Thursday, January 19, 2012

Tequila Chicken Chili

Okay, so I sent my boyfriend to the store, which wasn't a complete disaster, but a few things would've been a little different. It still turned out good tho. Ingredient list: an onion, garlic, green chili pepper, salt, pepper, cumin, chili powder, coriander, tequila, chicken stock, 1 lime, chicken breast, 3 cans of white beans, I used a mixture of pinto, cannellini beans, and great northern beans.

First things first, poach your chicken breasts. I put a little onion, garlic, salt and pepper in with the chicken to give it some flavor. Once the chicken is done chop it into small cubes.


Set this aside. Chop up onion and chili pepper and mince your garlic. Heat about a tbsp of olive oil in a pot on med-high. Once oil is hot add the chopped onion. Let that cook for about 5 minutes and then add the garlic and pepper.



*sidenote While I usually use a chili pepper and this is what I recommend I actually used a bell pepper here because my boyfriend doesn't know the difference between a bell pepper and chili pepper. Anyway, it still came out good, I add a little cayenne pepper for some spice though.

Add some Kosher salt and pepper to season. Then add about a tbsp of cumin, a tsp of chili powder, and 2 tsp of coriander. Let this cook for about 2-3 minutes. Add the juice from one lime, a half cup of tequila, and 2 cups of chicken stock.

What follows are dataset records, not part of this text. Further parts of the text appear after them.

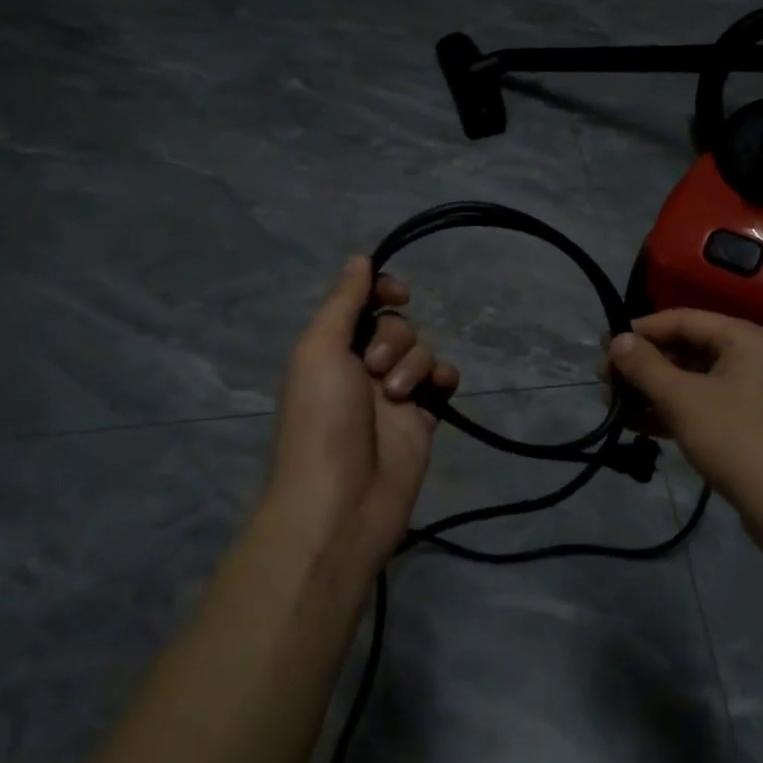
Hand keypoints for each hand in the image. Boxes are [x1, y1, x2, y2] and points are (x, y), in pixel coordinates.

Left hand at [269, 257, 458, 577]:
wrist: (341, 504)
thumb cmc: (321, 421)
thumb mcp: (320, 350)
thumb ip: (343, 303)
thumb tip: (360, 257)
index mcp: (331, 349)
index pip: (363, 304)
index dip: (381, 291)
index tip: (396, 293)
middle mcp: (361, 367)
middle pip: (396, 325)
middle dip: (394, 338)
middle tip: (375, 370)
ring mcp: (394, 395)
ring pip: (422, 351)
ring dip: (415, 364)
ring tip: (398, 396)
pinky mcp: (421, 420)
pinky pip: (442, 382)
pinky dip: (442, 378)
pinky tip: (437, 389)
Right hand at [606, 308, 762, 533]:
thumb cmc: (735, 439)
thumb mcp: (682, 399)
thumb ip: (645, 366)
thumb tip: (616, 340)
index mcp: (743, 338)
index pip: (682, 319)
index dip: (640, 331)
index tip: (604, 347)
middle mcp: (748, 356)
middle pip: (685, 348)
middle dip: (642, 364)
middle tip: (604, 380)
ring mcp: (748, 391)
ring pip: (689, 379)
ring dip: (651, 389)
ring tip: (613, 403)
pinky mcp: (743, 422)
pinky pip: (699, 403)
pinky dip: (669, 410)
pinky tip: (635, 423)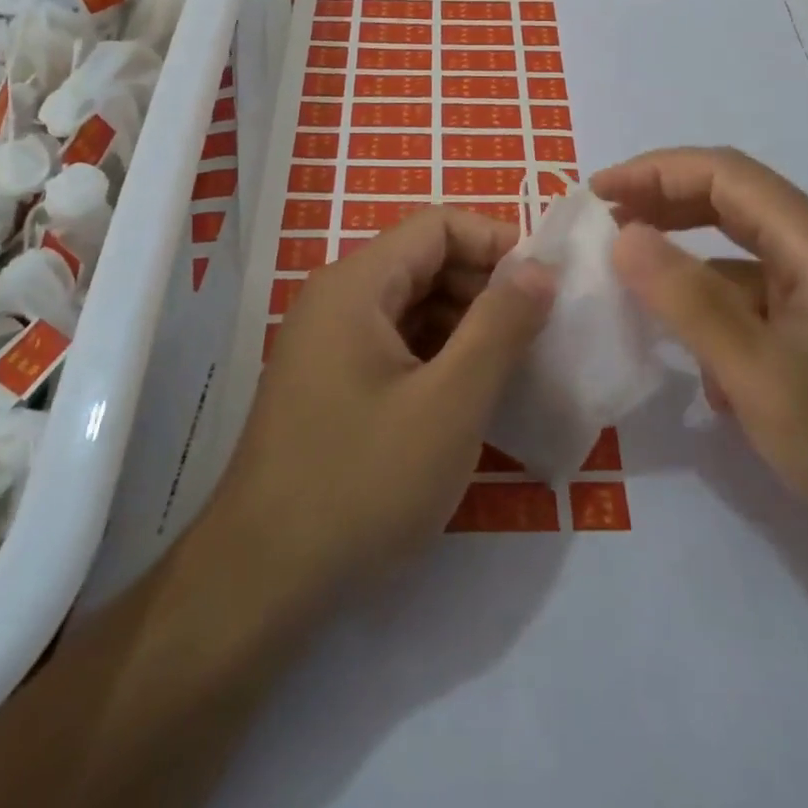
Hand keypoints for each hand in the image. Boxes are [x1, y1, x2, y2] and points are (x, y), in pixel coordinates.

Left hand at [204, 207, 553, 620]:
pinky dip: (437, 356)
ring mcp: (327, 343)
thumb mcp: (450, 404)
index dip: (496, 241)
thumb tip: (539, 267)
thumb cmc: (362, 483)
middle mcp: (336, 299)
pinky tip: (470, 396)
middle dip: (485, 286)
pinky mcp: (329, 383)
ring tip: (515, 366)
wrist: (261, 581)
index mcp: (356, 284)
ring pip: (411, 306)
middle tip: (539, 331)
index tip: (546, 283)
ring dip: (465, 324)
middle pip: (423, 262)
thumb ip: (500, 326)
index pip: (437, 225)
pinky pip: (394, 345)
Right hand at [593, 147, 807, 575]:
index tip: (597, 194)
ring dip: (685, 256)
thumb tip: (624, 235)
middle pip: (732, 200)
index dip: (654, 172)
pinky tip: (697, 361)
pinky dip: (714, 308)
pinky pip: (756, 299)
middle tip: (605, 223)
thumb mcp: (760, 375)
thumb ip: (688, 301)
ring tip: (632, 275)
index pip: (723, 173)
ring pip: (740, 252)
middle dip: (664, 202)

Now take a shot of that tequila while this simmers for 15 minutes. Take about half of the beans and put them into a bowl and smush them with a fork. They should look something like this:


Gross right? Lol. Now add these and the whole beans to the pot. Then add the cubed chicken.


Let that cook for maybe another 10 minutes.


And to me chili just ain't chili without cheese, sour cream and tortilla chips.


Okay, writing this post is making me hungry and everyone knows chili is better the second day. See ya!